* What is needed: Retype the entire listing, keeping every word as it is.

* Supplied entries:
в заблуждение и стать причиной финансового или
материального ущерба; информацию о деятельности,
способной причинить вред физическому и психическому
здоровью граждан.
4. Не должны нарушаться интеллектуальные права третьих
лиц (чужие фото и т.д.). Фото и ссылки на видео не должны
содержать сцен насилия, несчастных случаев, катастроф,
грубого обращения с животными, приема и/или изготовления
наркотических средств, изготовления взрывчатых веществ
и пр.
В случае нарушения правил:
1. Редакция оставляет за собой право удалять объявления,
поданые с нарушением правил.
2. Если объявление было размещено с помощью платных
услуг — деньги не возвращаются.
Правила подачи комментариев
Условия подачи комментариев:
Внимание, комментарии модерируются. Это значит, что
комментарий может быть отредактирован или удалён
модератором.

* Answer box:
в заблуждение и стать причиной финансового или
материального ущерба; информацию о деятельности,
способной причинить вред физическому и психическому
здоровью граждан.
4. Не должны нарушаться интеллектуальные права третьих
лиц (чужие фото и т.д.). Фото и ссылки на видео не должны
содержать сцен насилия, несчастных случаев, катастроф,
грубого обращения с животными, приема и/или изготовления
наркотических средств, изготовления взрывчатых веществ
и пр.
В случае нарушения правил:
1. Редакция оставляет за собой право удалять объявления,
поданые с нарушением правил.
2. Если объявление было размещено с помощью платных
услуг — деньги не возвращаются.
Правила подачи комментариев
Условия подачи комментариев:
Внимание, комментарии модерируются. Это значит, что
комментарий может быть отредактирован или удалён
модератором.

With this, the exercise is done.